Nazım Hikmet kampında gençler Avrupa’daki Türkiye kökenli yaşıtlarıyla buluşuyor. Aslında dünya vatandaşlığını konuştuğumuz, sınırların eskiden olduğu gibi insanları ayırmadığı bir çağda farklı kıtalardan gençlerin bir araya gelmesinin ne kadar önemli olduğu bir kez daha ortaya çıkıyor. Ümidim bu tür kampların lise öğrencileri için de düzenlenmesi. Çünkü gençleri üniversiteye hazırlayan süreç lisede başlıyor. Maalesef yaz tatilinin uzun olması ve gençlerin ekranlarla uzun saatler geçirmeleri yaşamlarını farklı şekilde etkiliyor. Yaşıtlarıyla bir arada olup birlikte tartıştıkları, düşündükleri, okudukları bir oluşum onların üniversiteye daha donanımlı hazırlanmalarını sağlayacaktır. Üniversite öğrencilerinin yanı sıra bir Nazım Hikmet kampı da liseli gençler için neden yapılmasın?
Edebiyat
Şikayetçiyiz
- Sözlerimize, yazılarımıza ket/kilit vurulmasından, hayatımızın anahtarının elimizden alınmasından; edebiyatı, sanatı hayata geçirememekten şikayetçiyiz.
- Gösterişli kelimeler değil, derin anlamlar peşindeyiz. Biçim araçtır; esas olan, okurun yüreğine dokunan özdür.
- Kalemimiz toplumun 'sus' dediklerine ses, görmezden geldiklerine göz, unutulanlara hafıza olsun diye var olmalıdır! Tıpkı Nâzım’ın her kelimesinin bir itiraz, her dizesinin bir umut olduğu gibi.
- İşte bu yüzden yazacağız. Eksik, fazla ya da kırık dökük de olsa... İnsana dair ne varsa edebiyatta var olana dek biz de varız!
Üniversite Özerkliği ve Akademik Özgürlük
Şikayetçiyiz
- Üniversite öğrencileri olarak her geçen gün daha fazla sistematik bir şekilde bilinçli olarak bastırılıyor, korkutuluyoruz. Ama biz sesimizi kesmeyeceğiz, halkın sesi olmayı bırakmayacağız.
- Kampüslerimize sızan, bizden bilgi almaya çalışan, bizi içeriden vurmaya çalışan sivil polisleri istemiyoruz.
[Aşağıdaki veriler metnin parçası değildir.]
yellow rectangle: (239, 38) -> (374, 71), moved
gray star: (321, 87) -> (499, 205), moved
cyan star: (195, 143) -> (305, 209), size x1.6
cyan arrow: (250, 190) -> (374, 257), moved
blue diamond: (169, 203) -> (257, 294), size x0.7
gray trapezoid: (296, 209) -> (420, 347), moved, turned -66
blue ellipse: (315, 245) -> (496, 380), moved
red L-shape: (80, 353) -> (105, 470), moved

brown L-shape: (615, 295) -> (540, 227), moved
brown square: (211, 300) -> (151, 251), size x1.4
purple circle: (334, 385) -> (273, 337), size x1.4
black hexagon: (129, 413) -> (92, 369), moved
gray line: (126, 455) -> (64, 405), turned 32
- Polisin gösterdiği usulsüz şiddete karşı her geçen gün daha da örgütlü bir şekilde direnmeye devam edeceğiz.
- Üniversitelerimizin başına bize sorulmadan atanan kayyumları reddediyoruz!
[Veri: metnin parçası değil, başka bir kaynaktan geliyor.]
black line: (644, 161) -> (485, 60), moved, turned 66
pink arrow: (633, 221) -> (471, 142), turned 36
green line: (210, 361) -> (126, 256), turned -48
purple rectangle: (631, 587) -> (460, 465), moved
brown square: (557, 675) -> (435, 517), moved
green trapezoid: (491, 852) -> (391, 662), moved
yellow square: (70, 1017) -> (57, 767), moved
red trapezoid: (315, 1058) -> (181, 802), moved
- Haksız yere diploması feshedilen profesörlerimizin hakkını savunmaya devam edeceğiz. Kendi diplomalarımızın elimizden alınmadığı bir gelecek yaratacağız. Akademik özgürlüğü kazanmak bizim elimizde.
Ekoloji ve İklim Krizi
Şikayetçiyiz
- Hayvanların ve bitkilerin de insanlar kadar değer gördüğü; doğadan aldığımız kadar doğaya verdiğimiz, ağaçlar ve kuşlarla kardeşçe yaşadığımız bir dünya istiyoruz.
- Kirlenmiş denizler, harap olmuş ovalar, kül olmuş ormanlar istemiyor; bu sorunlarla başa çıkmak için elinden geleni ve fazlasını yapan bir insanlık istiyoruz. Herkesin doğaya olan sorumluluğunu bildiği bir düzen istiyoruz.
- Dünyanın, bizi yaratan ve can veren ananın yok oluşunu izlemek istemiyoruz.
- Birbirlerini yok eden bir tür olarak doğada bir istisna olmak istemiyor, yok etmekte olduğumuz türlerin geleceğini güvence altına almak istiyoruz.
Dünya Vatandaşlığı
Şikayetçiyiz
- Ten rengimiz, dinimiz, dilimiz fark etmeksizin hepimizin eşit haklara sahip olma imkânı vardır ve korunmalıdır.
- Hiçbir derdi karşılaştırmadan birbirimizin davalarını savunmaya devam ederek ortak bir gelecek oluşturmalıyız.
- Azınlıkları daha da bastıran dilimizdeki aşağılayıcı ifadeleri fark edip kullanmamaya dikkat etmeli ve çevremizde buna karşı bir bilinç oluşturmalıyız.
- Ülkelerinde süregelen çatışmalardan dolayı vatanlarını terk etmek zorunda bırakılan insanlara karşı ayrımcılık yapmamalı ve eşit haklara sahip olmaları için mücadele etmeliyiz.
- Ben, ait olduğum toprakları severim ama kimseye 'yabancı' demem. Çünkü bilirim ki, her insan bir başka evin evladıdır. Ve hiçbir ev, bombalarla açıklanamaz.